Torquato Tasso
Description
The bottom half of this painting by the German artist A.R. Penck is largely taken up by the silhouette of a nude woman painted in green and blue paint. On her body a few simple signs and a head have been painted in black. From her feet, Penck painted a sort of chain of signs, also in black, which stretches from the bottom-left to the top-right corner of the painting. In addition, spread over the entire canvas there are strokes of yellow and red paint. The text “ROMA AETERNA ODER ERLEUCHTUNG des TORQUATO TASSO”, and the signature “RALF” can be seen at the bottom right.
From 1961 Penck developed a sign language which was related both to prehistoric rock paintings and to contemporary pictograms. He considered art as a means of communication and aimed for an iconography which could be understood by a broad general public. He created images to draw the viewer’s attention to the truth and the reality he lived in. Up to 1980 Penck lived in the former East Germany, where the freedom of the individual was greatly restricted, both politically and artistically. He was already in contact then with the West German painters, Immendorf and Baselitz, and in 1980 he defected to the west.

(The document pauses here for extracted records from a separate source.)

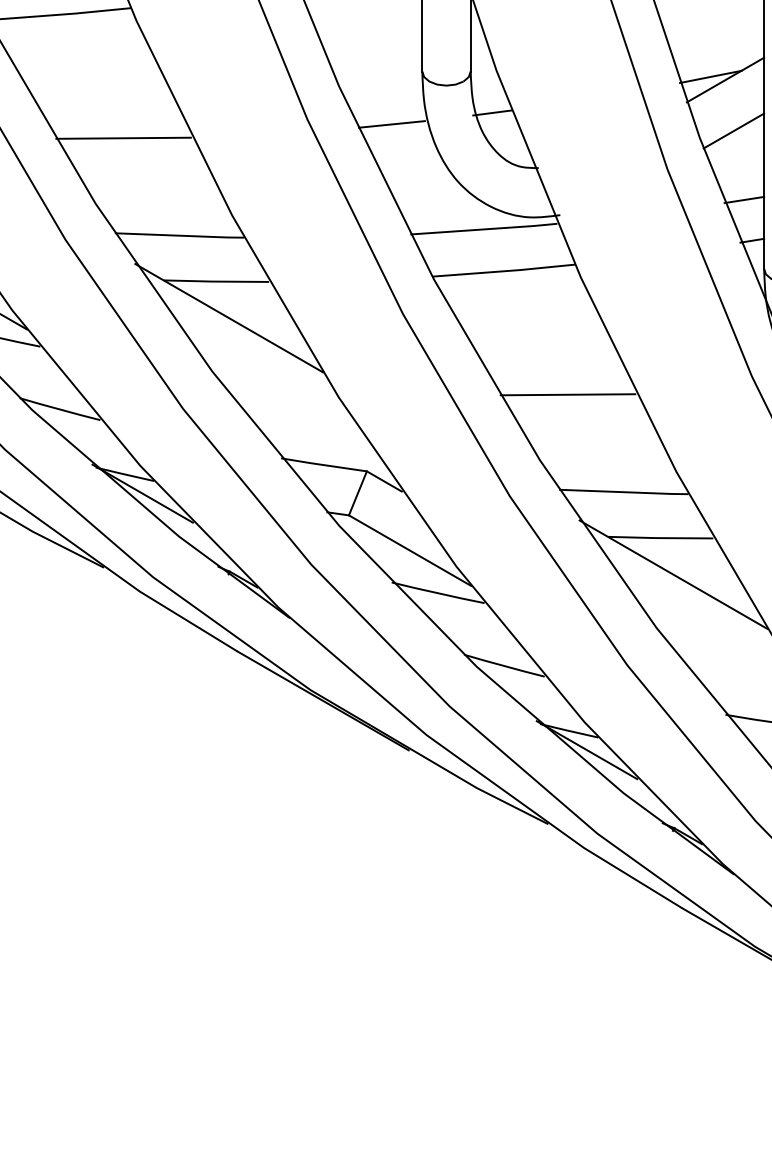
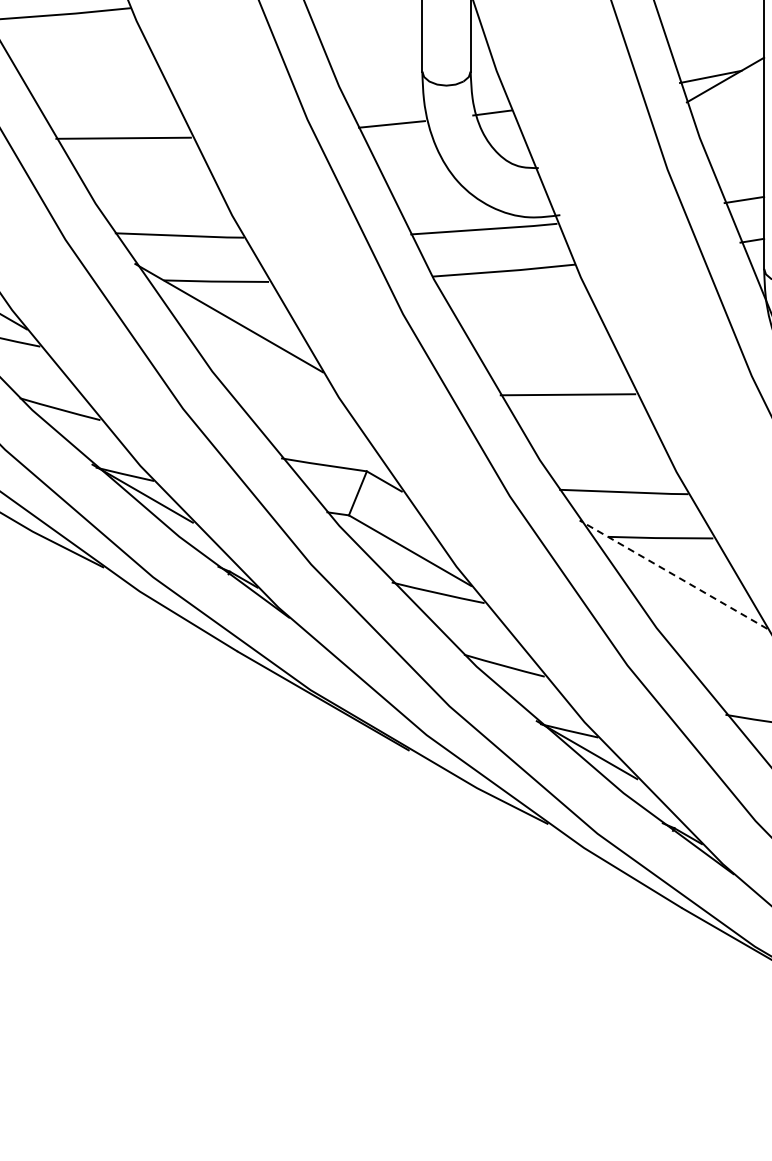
line at (733, 130): present -> none
line at (673, 574): solid -> dashed
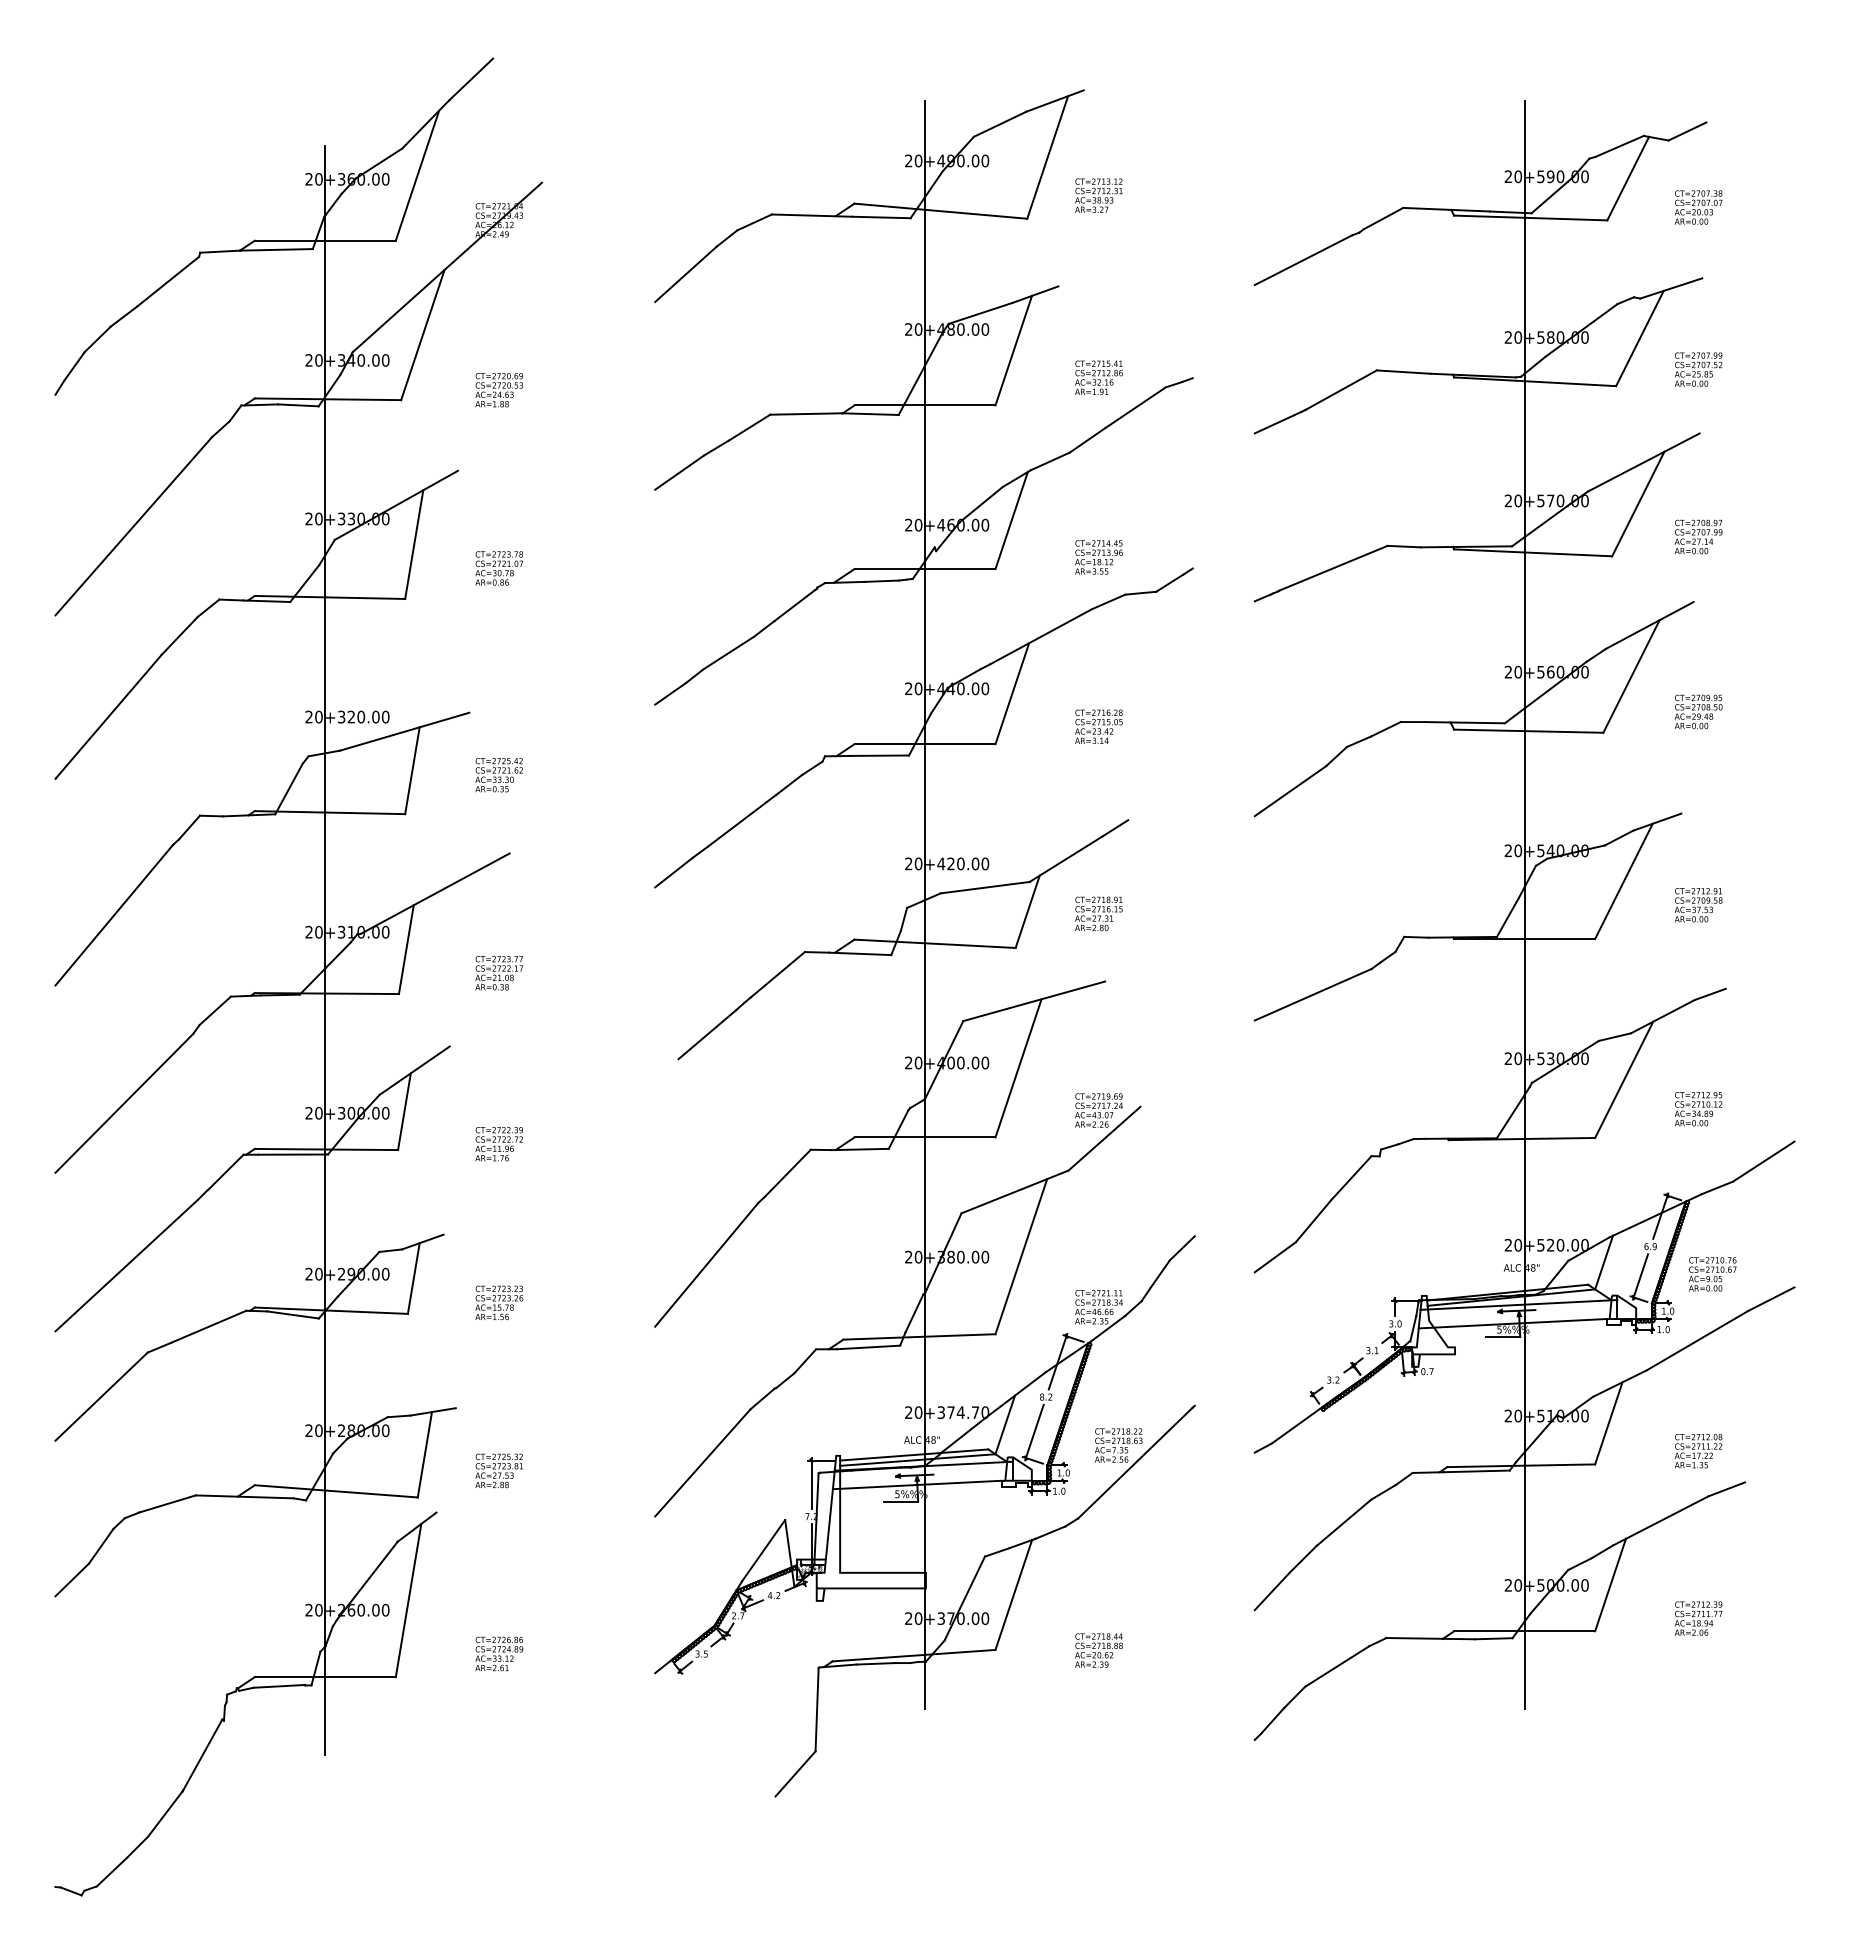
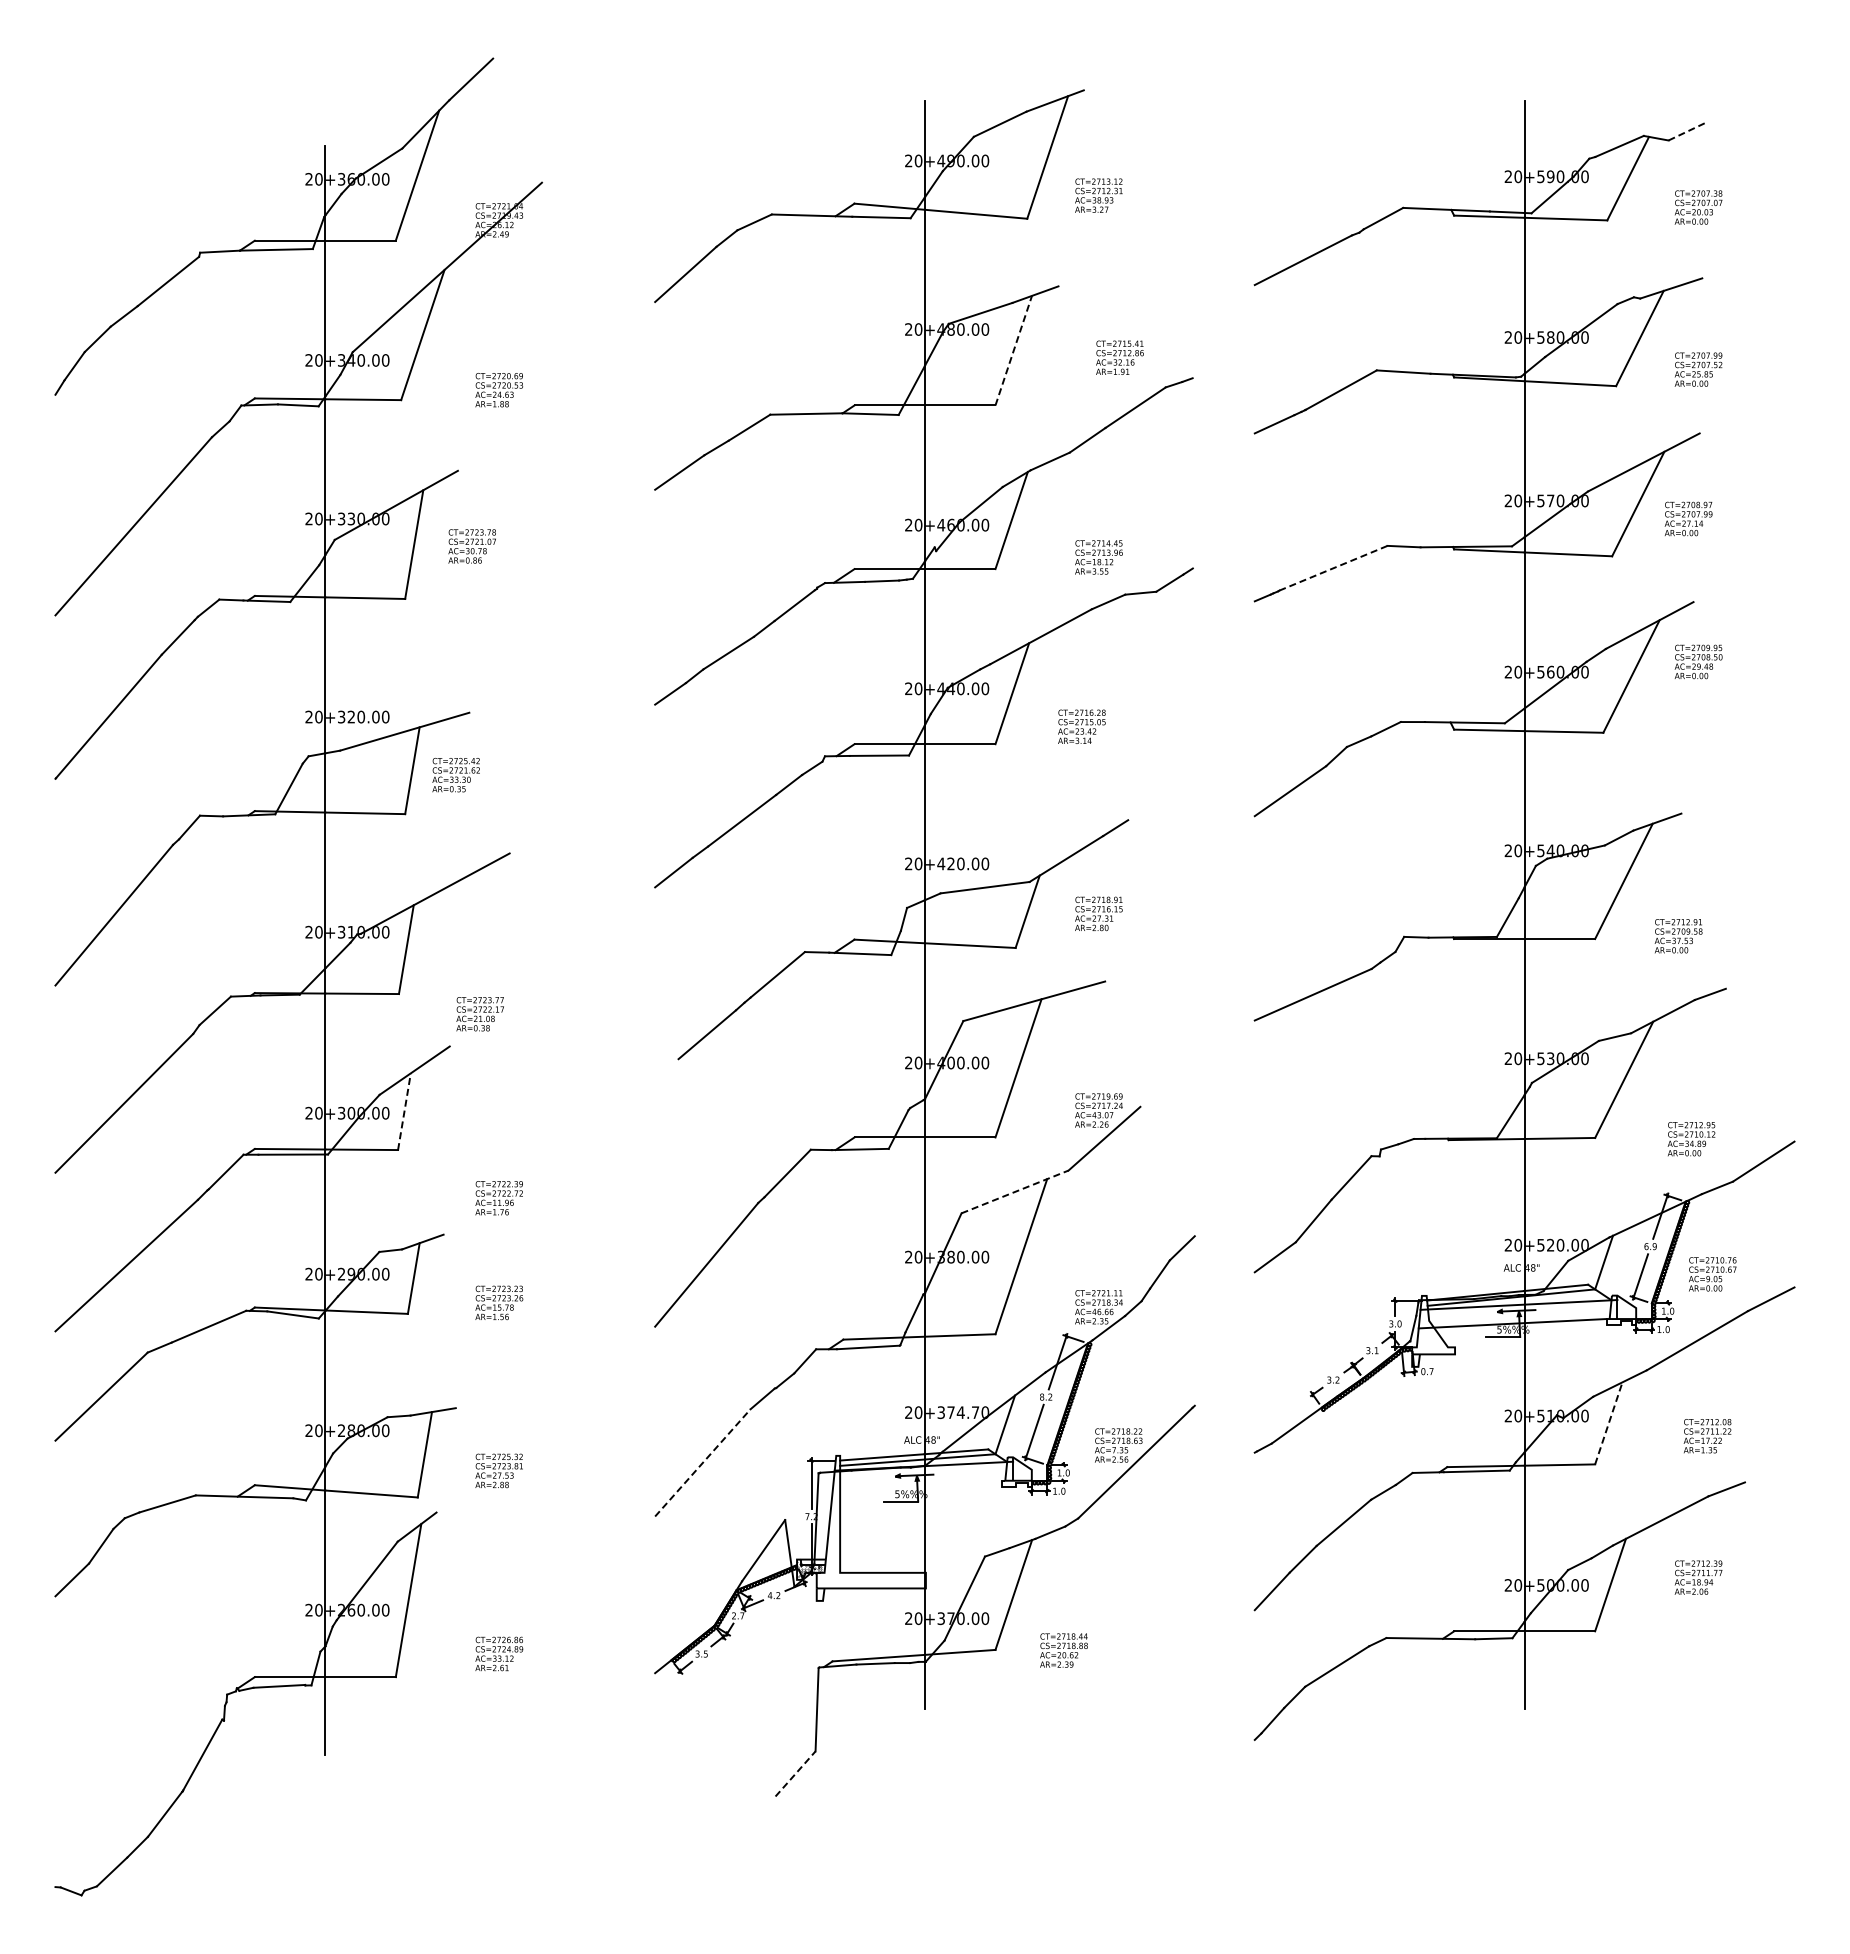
line at (1687, 131): solid -> dashed
line at (1013, 350): solid -> dashed
text at (1098, 377) position: (1098, 377) -> (1119, 357)
text at (1698, 536) position: (1698, 536) -> (1688, 518)
text at (498, 568) position: (498, 568) -> (471, 546)
line at (1333, 568): solid -> dashed
text at (1698, 711) position: (1698, 711) -> (1698, 661)
text at (1098, 726) position: (1098, 726) -> (1081, 726)
text at (498, 775) position: (498, 775) -> (455, 775)
text at (1698, 905) position: (1698, 905) -> (1678, 936)
text at (498, 973) position: (498, 973) -> (479, 1014)
text at (1698, 1109) position: (1698, 1109) -> (1691, 1139)
line at (404, 1111): solid -> dashed
text at (498, 1144) position: (498, 1144) -> (498, 1198)
line at (1015, 1191): solid -> dashed
line at (1608, 1422): solid -> dashed
text at (1698, 1451) position: (1698, 1451) -> (1707, 1436)
line at (702, 1462): solid -> dashed
line at (917, 1484): present -> none
text at (1698, 1618) position: (1698, 1618) -> (1698, 1577)
text at (1098, 1650) position: (1098, 1650) -> (1063, 1650)
line at (795, 1773): solid -> dashed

His work is sometimes classified as Neo-Expressionism. The painting 'Torquato Tasso' can be seen as a plea for freedom and liberty. Torquato Tasso was a 16th-century writer/poet and in his epic tale “Gerusalemme liberata” he wrote the history of the First Crusade. The German poet Goethe devoted a play to Tasso in which the protagonist is the artist who comes into conflict with society because of his own wilfulness. Penck’s fear was that the freedom of human existence was threatened by uncontrollable systems, and he combated this with images. His works are direct expressions of his thoughts and feelings. Sometimes the message can be understood directly, but sometimes more prior knowledge is required. A work such as 'Torquato Tasso' not only expresses the story behind it. The way in which it is painted – semi-figurative and semi-abstract – in bright colours and with strong movements, can be seen as a scream for freedom.